Heart disease is a major cause of death in industrialised countries, and is strongly associated with obesity and diabetes. Many scientists believe that what links these conditions is a chronic, low-grade inflammation. The current study, published in the scientific journal Cell Metabolism (December 6, 2011), supports that theory by demonstrating that a modified bile acid called INT-777 prevents atherosclerosis, the build-up of fatty plaques in the walls of arteries, and a leading cause of heart diseaseand that it does so by exerting an anti-inflammatory effect.
INT-777 activates a receptor in the membrane of gut cells called TGR5, and in so doing enhances the secretion of a hormone called Glucagon-Like Peptide-1 (GLP-1). GLP-1 is normally induced by feeding, and it stimulates insulin secretion in response to glucose. In earlier work, Profs Kristina Schoonjans and Johan Auwerx of the EPFL's Laboratory of Integrative Systems Physiology (LISP), in collaboration with Prof Roberto Pellicciari of the University of Perugia (Italy) and Intercept Pharmaceuticals (New York, USA), found that they could protect mice fed a high-fat diet from obesity and diabetes by supplementing their food with INT-777.

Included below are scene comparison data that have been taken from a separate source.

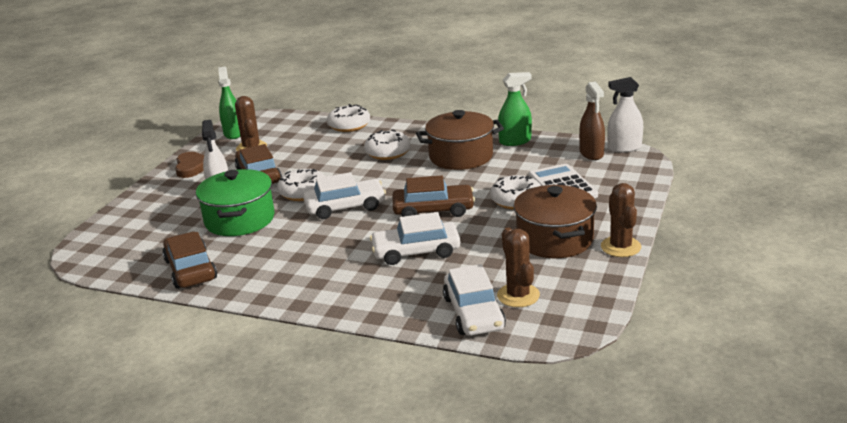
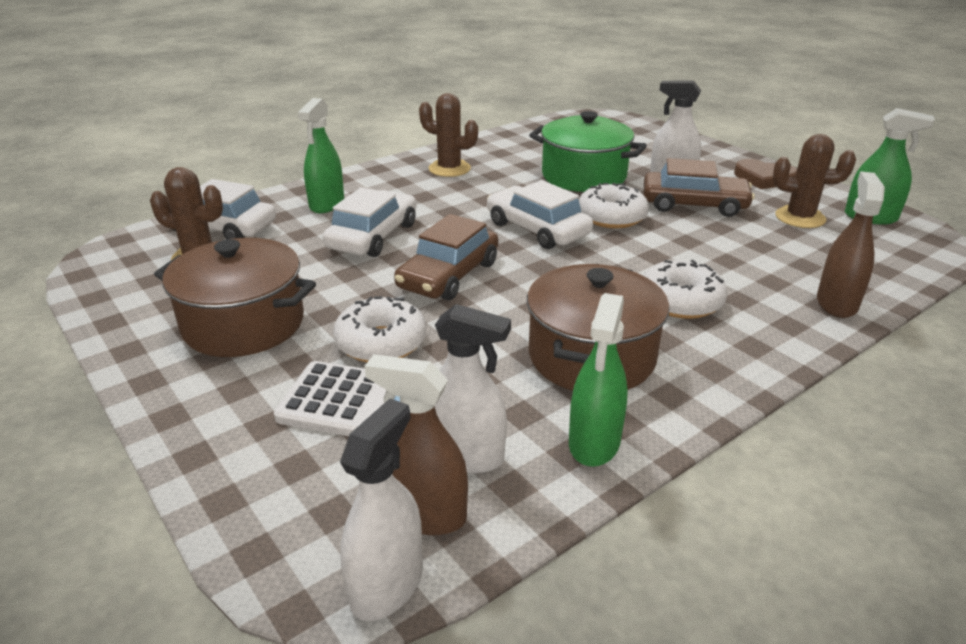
camera: 120 degrees right, 5 degrees up
(191, 269) = (509, 144): brown car -> none
(345, 207) = (537, 229): white car -> white car turned 120 degrees clockwise
(349, 125) = (836, 303): white donut -> brown spray bottle
(389, 292) = (327, 204): none -> green spray bottle
(556, 157) = (465, 456): none -> white spray bottle
(620, 247) = (140, 363): brown cactus -> brown cactus (449, 169)

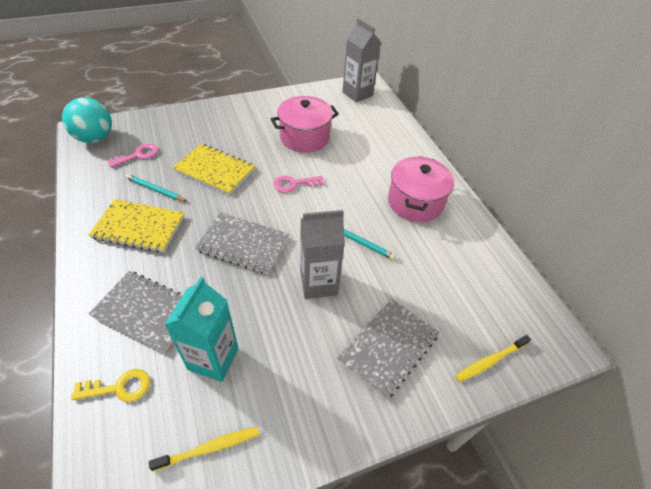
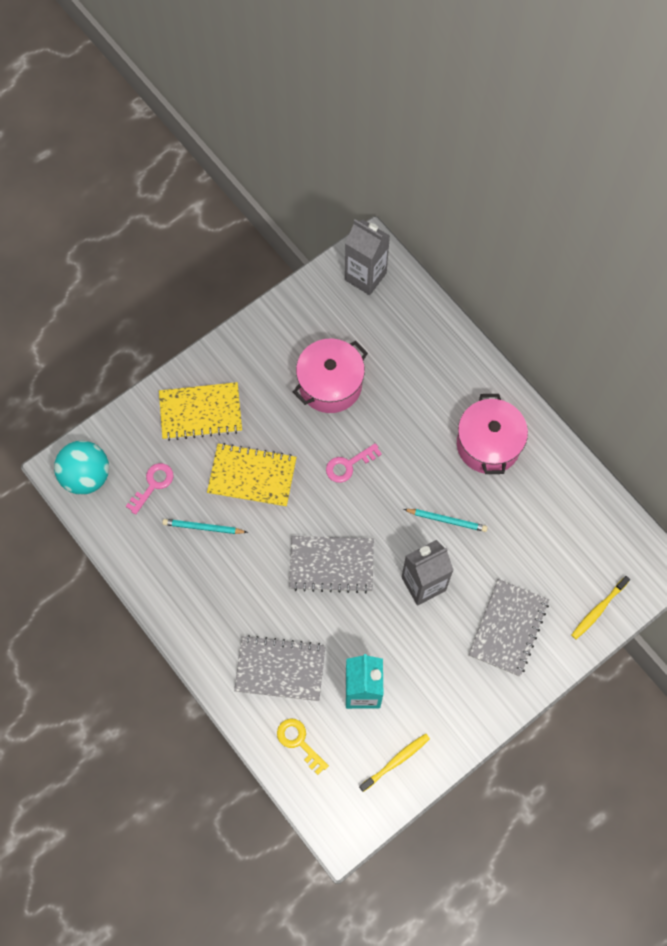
camera: 15 degrees left, 20 degrees up
(119, 387) = (299, 742): yellow key -> yellow key turned 105 degrees counterclockwise
(139, 227) = (216, 581): yellow notebook -> yellow notebook (200, 412)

Anti-diabetic drugs already exist that prolong the activity of GLP-1 in the body. The EPFL group's discovery that INT-777 enhances GLP-1 secretion raised the exciting prospect of combining the two therapeutic approaches for a more effective treatment of diabetes. But how would INT-777 affect any underlying inflammation, and in particular, atherosclerosis?
To find out, LISP members Dr Thijs Pols and Mitsunori Nomura treated mice prone to atherosclerosis with INT-777, and found a significant reduction in plaque formation. Atherosclerotic plaques contain inflammatory cells called macrophages that are generated in the bone marrow. When the bone marrow of the atherosclerosis-prone mice was replaced by bone marrow from either healthy, wild-type mice, or from mice genetically engineered to lack TGR5, the researchers found that only those that received the wild-type marrow showed significantly reduced plaque formation following INT777 treatment. "That was the evidence we needed that it was the anti-inflammatory effect of the compound, acting via TGR5 in bone marrow-derived cells, that accounted for the protective effect," says Dr Schoonjans.
INT777 therefore looks like a promising candidate for the treatment of metabolic syndrome, she says. Unlike some existing anti-diabetes drugs, it is unlikely to have the side-effect of hypoglycaemia, or very low blood glucose, because it only triggers GLP-1 secretion when glucose is in sufficient supply. And though its anti-inflammatory effects are significant, they are moderate, meaning that it would be unlikely to interfere with the normal immune response. The next step will be to devise clinical trials, to test its safety and efficacy in humans.